Please excuse me if the entry title is not correct. These last few weeks have flown by and also seemed like a lifetime. They have been like walking through jello, being in an altered state, dazed, like what you see in movies when people are intoxicated or drugged. There have been times of precise alertness and times of confusion and memory lag. I go to the freezer to get something from the pantry. I go from the front of the house to the office in the back and wonder what I am there for. It takes me easily three times as long to accomplish any task.
There is an incredible amount of paper work and telephone calls after someone dies. Although we had prepared as best we knew how, there are still many, many loose ends to tie up. And I’m doing this on two or less cylinders. Thankfully, I have very good friends in place who are walking with me, talking me through all of this and reminding me of conversations with bankers, employers, lawyers, etc. They also are making sure I eat and check up on my sleep schedule. What do people do when they have to face this without dear friends and Jesus? I can’t imagine!
Lily is a comfort even as she grieves. She is mirroring all of the feelings I’m experiencing. Joy: She exultantly greets Papa in the morning on the patio, as she looks at the clouds. “Hi Papa! Good morning!” Sorrow: she mimics me as I sob or gasp for breath. After a few mimics, it becomes comic relief and I have to laugh. She expresses anger, “I don’t like Papa!” When I ask why, she says, “He is happy and we are sad!” She has her own grief. After watching the video from the service: the first time she laughed and pointed out everyone: “there’s Papa when he was young! There’s Papa when he was a baby! There’s me! There’s Paige, etc.” Second time through, same response. She wanted to watch a third time and when I said no, because she needed to eat breakfast, she cried inconsolably. I relented and let her watch a third time and she sat silently and cried silently.

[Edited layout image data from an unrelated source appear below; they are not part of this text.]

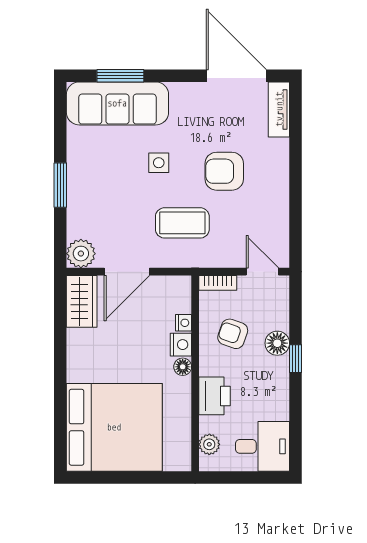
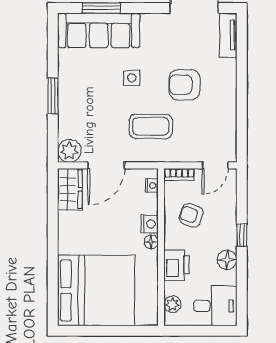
door: (262, 272) -> (215, 165), swing flipped
nightstand: (184, 323) -> (152, 186), moved
floor lamp: (277, 343) -> (227, 260), moved

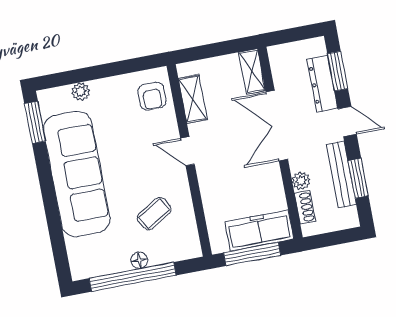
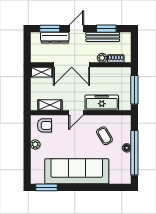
plant: (81, 92) -> (35, 144), moved
freezer: (259, 230) -> (102, 103), moved, turned 90

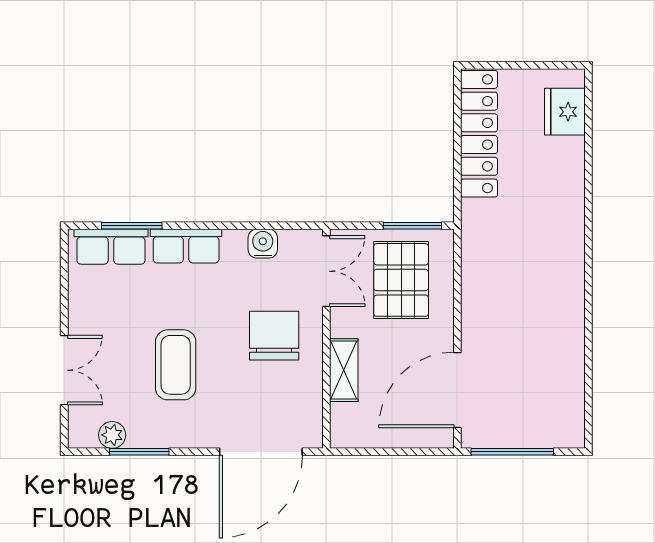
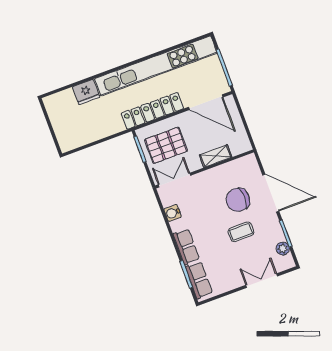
fridge: (565, 112) -> (86, 92), moved
locker: (479, 134) -> (152, 111), moved
kitchen unit: (565, 318) -> (156, 66), added
chair: (274, 336) -> (238, 200), moved
coffee table: (176, 365) -> (241, 232), width x0.73, depth x0.77
door: (261, 452) -> (271, 193), moved

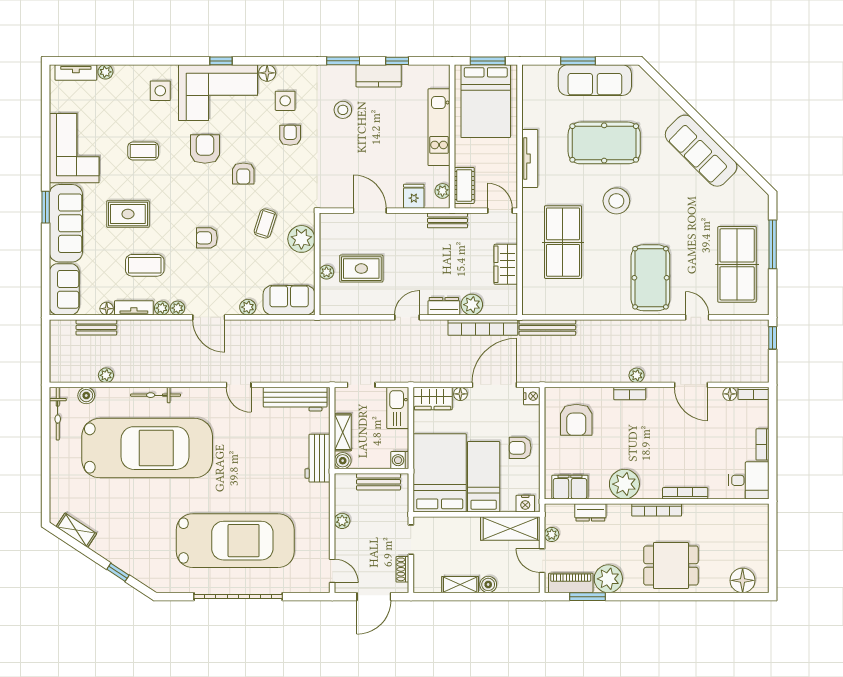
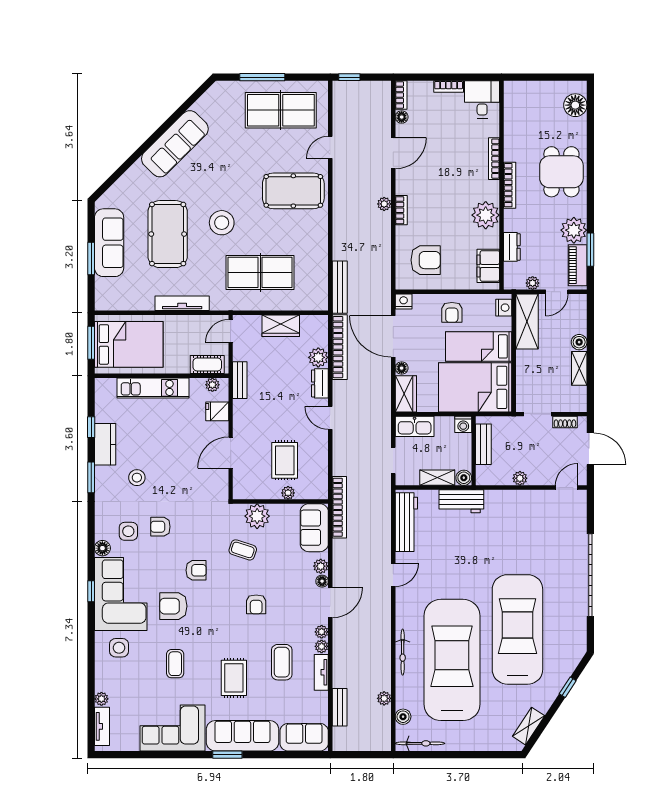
floor lamp: (107, 309) -> (322, 581), moved
bookcase: (311, 327) -> (339, 507), added
car: (235, 541) -> (517, 629), moved

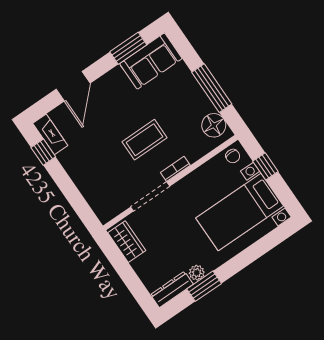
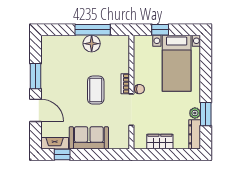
window: (128, 48) -> (36, 76), moved
sofa: (151, 61) -> (89, 138), moved, turned -90
floor lamp: (214, 125) -> (92, 44), moved
chair: (233, 156) -> (139, 89), moved
wardrobe: (127, 242) -> (160, 142), moved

Afterward I hugged her for a long time.
This is a continuation of the journey Wayne and I started when he was first diagnosed. Only this leg of the trip, I’m travelling without my life partner. People use the term surreal. I’m going to have to look that word up.
One thing I am happy about: I dearly wanted to travel with Wayne right up to the door that separates earth and eternity. God granted me that desire. I can rest in knowing we fulfilled our vows, “till death do us part.” Thanks be to God.